(Stored items)
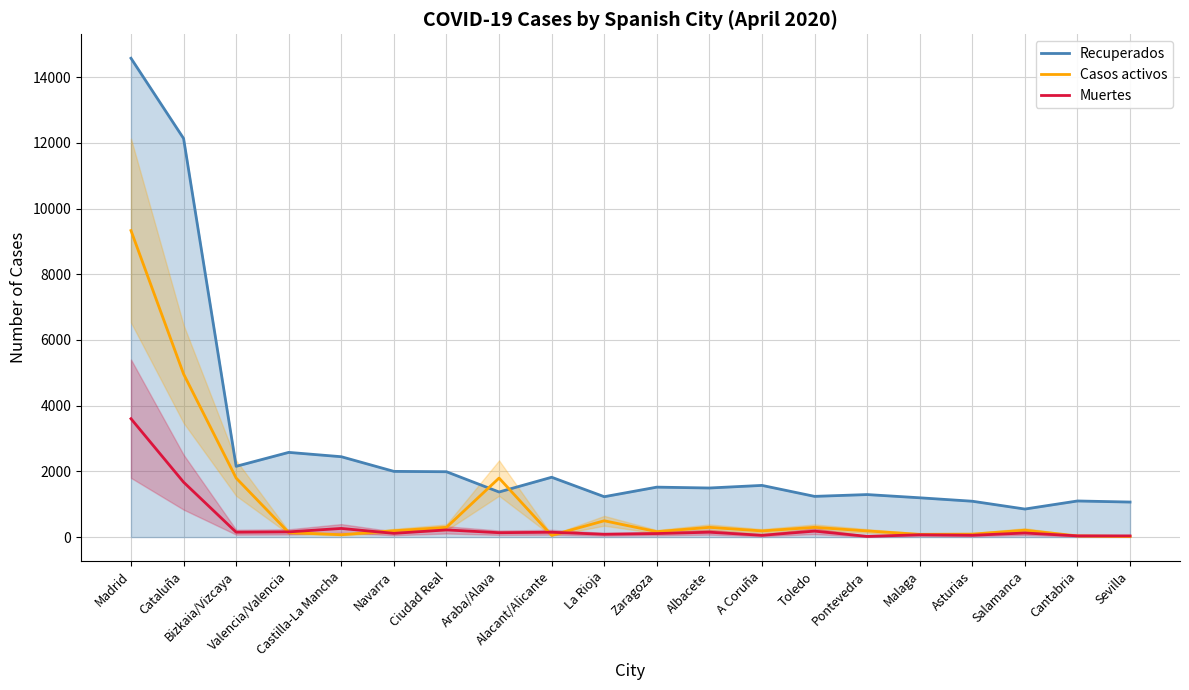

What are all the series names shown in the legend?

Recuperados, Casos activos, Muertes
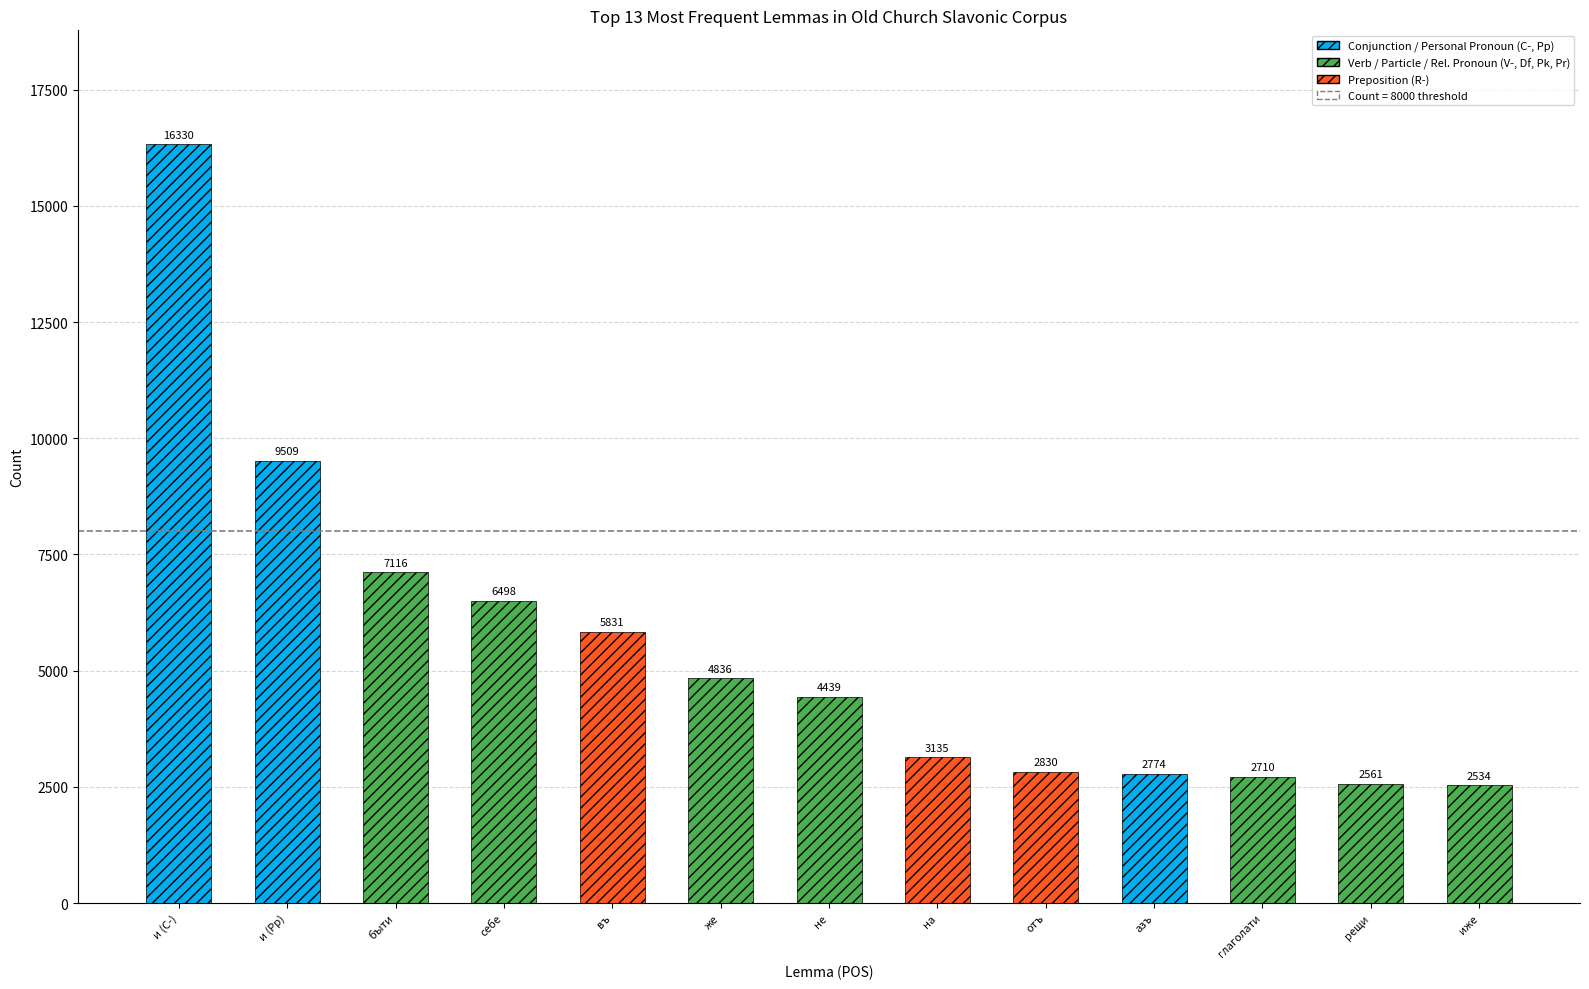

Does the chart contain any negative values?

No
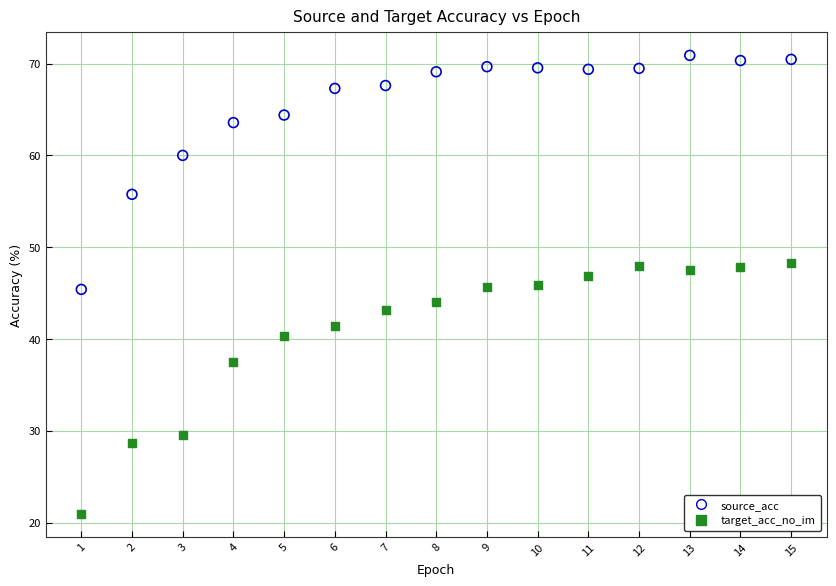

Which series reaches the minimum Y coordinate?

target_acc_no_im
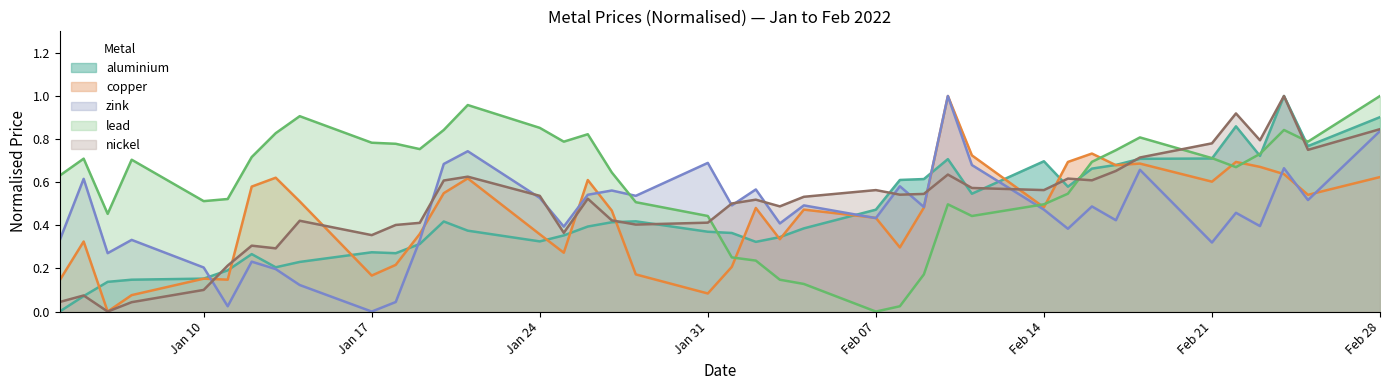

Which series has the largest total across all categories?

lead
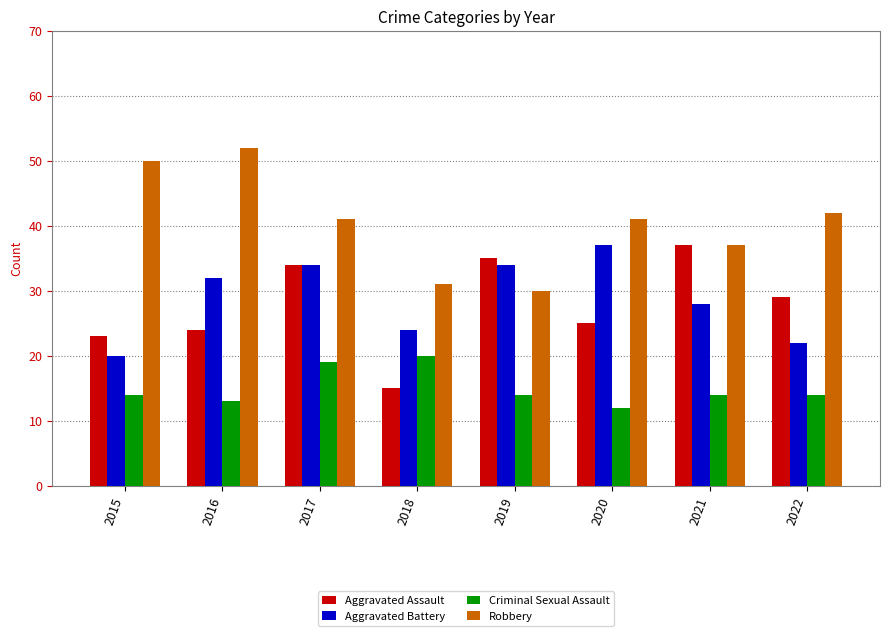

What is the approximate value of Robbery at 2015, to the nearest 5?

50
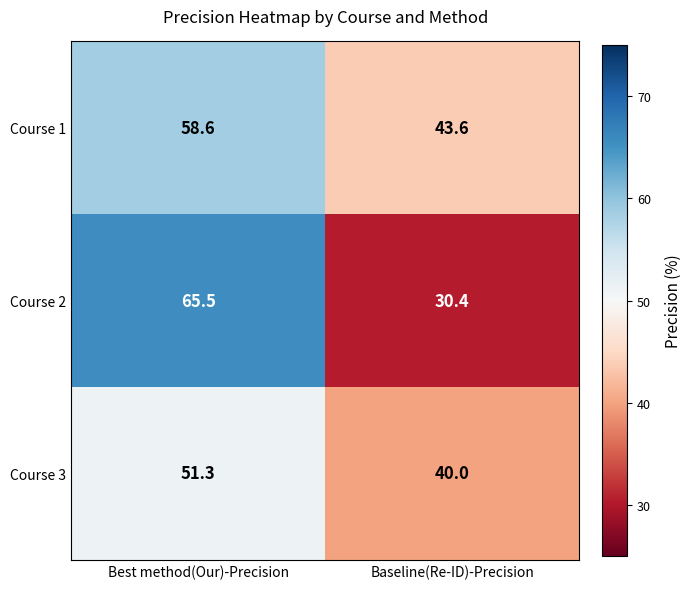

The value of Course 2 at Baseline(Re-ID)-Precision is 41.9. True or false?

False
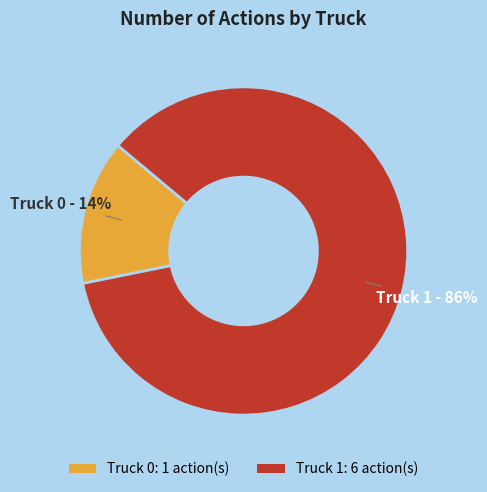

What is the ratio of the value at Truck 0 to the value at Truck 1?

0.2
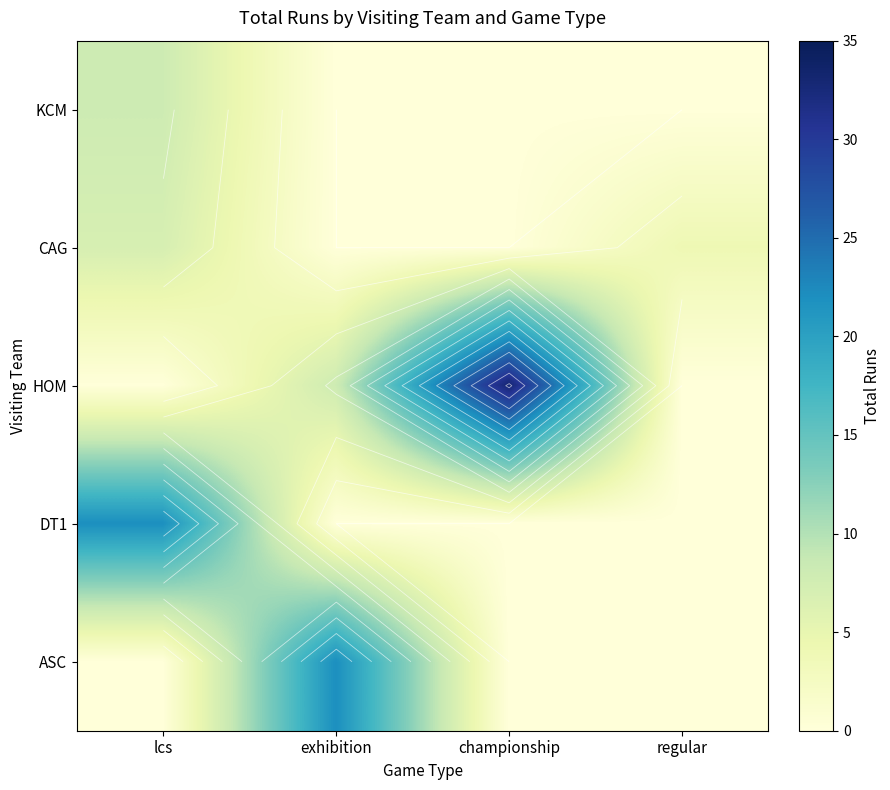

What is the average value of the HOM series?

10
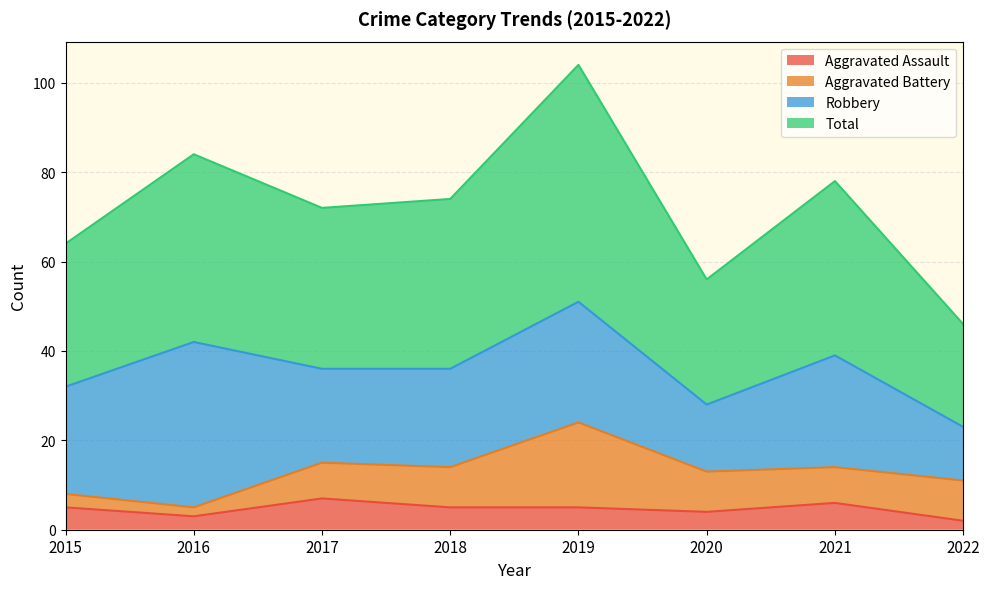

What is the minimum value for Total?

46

_PROBLEM_.
Pull out the text of all the stored items word for word, leaving the pictures out.

_SOLUTION FOR THIS EXERCISE_.
What are all the series names shown in the legend?

Recuperados, Casos activos, Muertes

Does the chart contain any negative values?

No

Which series reaches the minimum Y coordinate?

target_acc_no_im

Which series has the largest total across all categories?

lead

What is the approximate value of Robbery at 2015, to the nearest 5?

50

The value of Course 2 at Baseline(Re-ID)-Precision is 41.9. True or false?

False

What is the ratio of the value at Truck 0 to the value at Truck 1?

0.2

What is the average value of the HOM series?

10

What is the minimum value for Total?

46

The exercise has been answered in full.